- [Goal of the exercise]: From the line that includes "This slot category is reserved for slots that completely" to the last line of the records that follow, copy every line exactly and nothing more, omitting pictures.

Stored data entries
▼▼▼

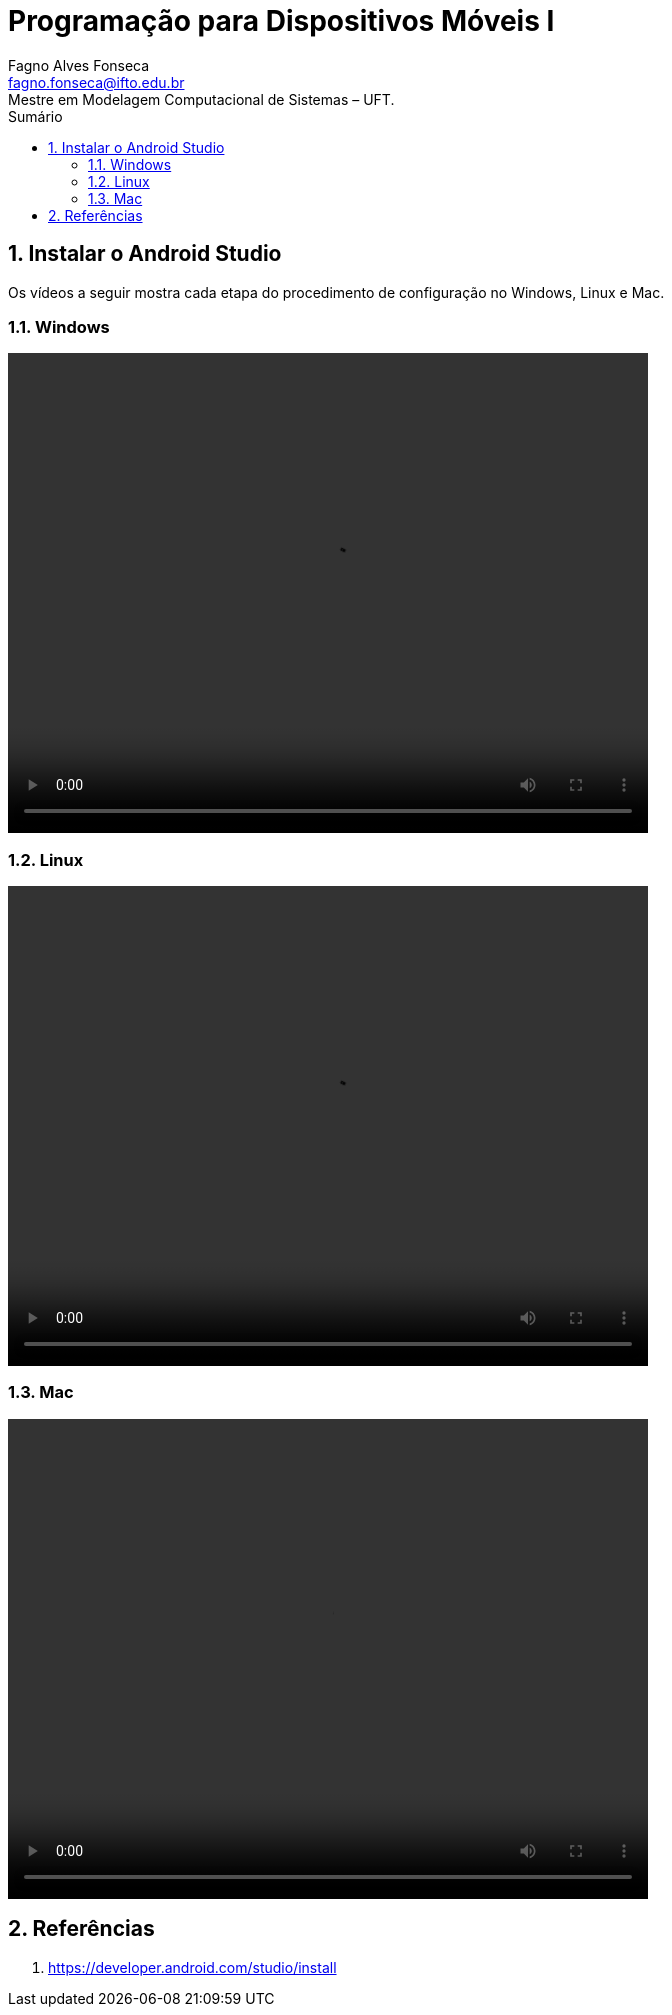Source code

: //caminho padrão para imagens
:imagesdir: ../images
:figure-caption: Figura
:doctype: book

//gera apresentacao
//pode se baixar os arquivos e add no diretório
:revealjsdir: https://cdnjs.cloudflare.com/ajax/libs/reveal.js/3.8.0

//GERAR ARQUIVOS
//make slides
//make ebook

//Estilo do Sumário
:toc2: 
//após os : insere o texto que deseja ser visível
:toc-title: Sumário
:figure-caption: Figura
//numerar titulos
:numbered:
:source-highlighter: highlightjs
:icons: font
:chapter-label:
:doctype: book
:lang: pt-BR
//3+| mesclar linha tabela

= Programação para Dispositivos Móveis I
Fagno Alves Fonseca <fagno.fonseca@ifto.edu.br>
Mestre em Modelagem Computacional de Sistemas – UFT.

== Instalar o Android Studio

Os vídeos a seguir mostra cada etapa do procedimento de configuração no Windows, Linux e Mac.

=== Windows

video::https://developer.android.com/studio/videos/studio-install-windows.mp4[width=640,height=480]

=== Linux

video::https://developer.android.com/studio/videos/studio-install-linux.mp4[width=640,height=480]

=== Mac

video::https://developer.android.com/studio/videos/studio-install-mac.mp4[width=640,height=480]


== Referências

1. https://developer.android.com/studio/install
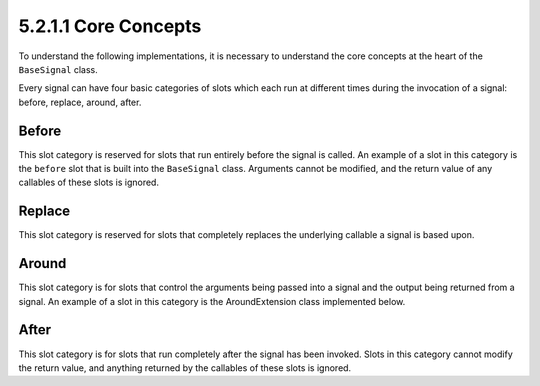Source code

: ========================
5.2.1.1 Core Concepts
========================

To understand the following implementations, it is necessary to understand
the core concepts at the heart of the ``BaseSignal`` class.

Every signal can have four basic categories of slots which each run at
different times during the invocation of a signal: before, replace, around,
after.

Before
--------
This slot category is reserved for slots that run entirely before the
signal is called. An example of a slot in this category is the ``before``
slot that is built into the ``BaseSignal`` class. Arguments cannot be
modified, and the return value of any callables of these slots is ignored.

Replace
--------
This slot category is reserved for slots that completely replaces the
underlying callable a signal is based upon.

Around
-------
This slot category is for slots that control the arguments being passed
into a signal and the output being returned from a signal. An example of a
slot in this category is the AroundExtension class implemented below.

After
------
This slot category is for slots that run completely after the signal has
been invoked. Slots in this category cannot modify the return value, and
anything returned by the callables of these slots is ignored.
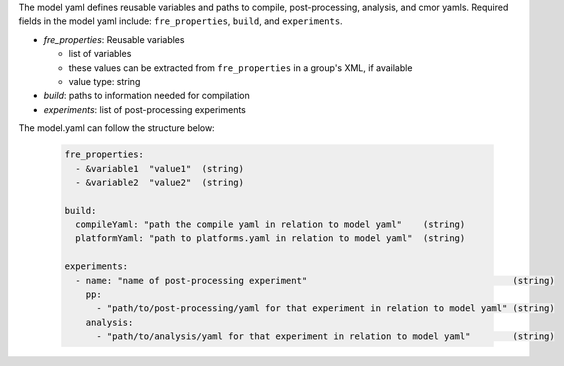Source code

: The model yaml defines reusable variables and paths to compile, post-processing, analysis, and cmor yamls. Required fields in the model yaml include: ``fre_properties``, ``build``,  and ``experiments``.

* `fre_properties`: Reusable variables

  - list of variables
  - these values can be extracted from ``fre_properties`` in a group's XML, if available
  - value type: string

* `build`: paths to information needed for compilation

* `experiments`: list of post-processing experiments

The model.yaml can follow the structure below:

  .. code-block::

     fre_properties: 
       - &variable1  "value1"  (string)
       - &variable2  "value2"  (string)

     build:
       compileYaml: "path the compile yaml in relation to model yaml"    (string)
       platformYaml: "path to platforms.yaml in relation to model yaml"  (string)

     experiments:
       - name: "name of post-processing experiment"                                       (string)
         pp: 
           - "path/to/post-processing/yaml for that experiment in relation to model yaml" (string)
         analysis: 
           - "path/to/analysis/yaml for that experiment in relation to model yaml"        (string)
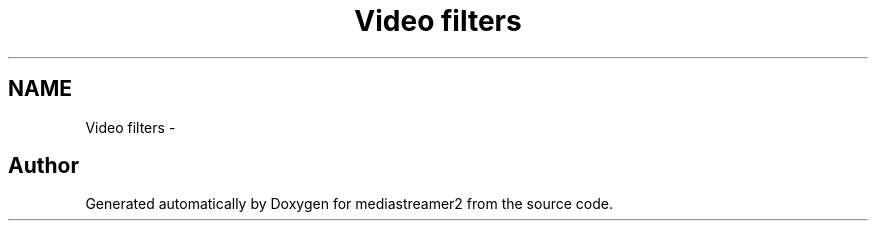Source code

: .TH "Video filters" 3 "18 Mar 2014" "Version 2.9.0" "mediastreamer2" \" -*- nroff -*-
.ad l
.nh
.SH NAME
Video filters \- 
.SH "Author"
.PP 
Generated automatically by Doxygen for mediastreamer2 from the source code.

▲▲▲

- [Solution below]:
This slot category is reserved for slots that completely replaces the
underlying callable a signal is based upon.

Around
-------
This slot category is for slots that control the arguments being passed
into a signal and the output being returned from a signal. An example of a
slot in this category is the AroundExtension class implemented below.

After
------
This slot category is for slots that run completely after the signal has
been invoked. Slots in this category cannot modify the return value, and
anything returned by the callables of these slots is ignored.
Source code

: The model yaml defines reusable variables and paths to compile, post-processing, analysis, and cmor yamls. Required fields in the model yaml include: ``fre_properties``, ``build``,  and ``experiments``.

* `fre_properties`: Reusable variables

  - list of variables
  - these values can be extracted from ``fre_properties`` in a group's XML, if available
  - value type: string

* `build`: paths to information needed for compilation

* `experiments`: list of post-processing experiments

The model.yaml can follow the structure below:

  .. code-block::

     fre_properties: 
       - &variable1  "value1"  (string)
       - &variable2  "value2"  (string)

     build:
       compileYaml: "path the compile yaml in relation to model yaml"    (string)
       platformYaml: "path to platforms.yaml in relation to model yaml"  (string)

     experiments:
       - name: "name of post-processing experiment"                                       (string)
         pp: 
           - "path/to/post-processing/yaml for that experiment in relation to model yaml" (string)
         analysis: 
           - "path/to/analysis/yaml for that experiment in relation to model yaml"        (string)
Source code

: .TH "Video filters" 3 "18 Mar 2014" "Version 2.9.0" "mediastreamer2" \" -*- nroff -*-
.ad l
.nh
.SH NAME
Video filters \- 
.SH "Author"
.PP 
Generated automatically by Doxygen for mediastreamer2 from the source code.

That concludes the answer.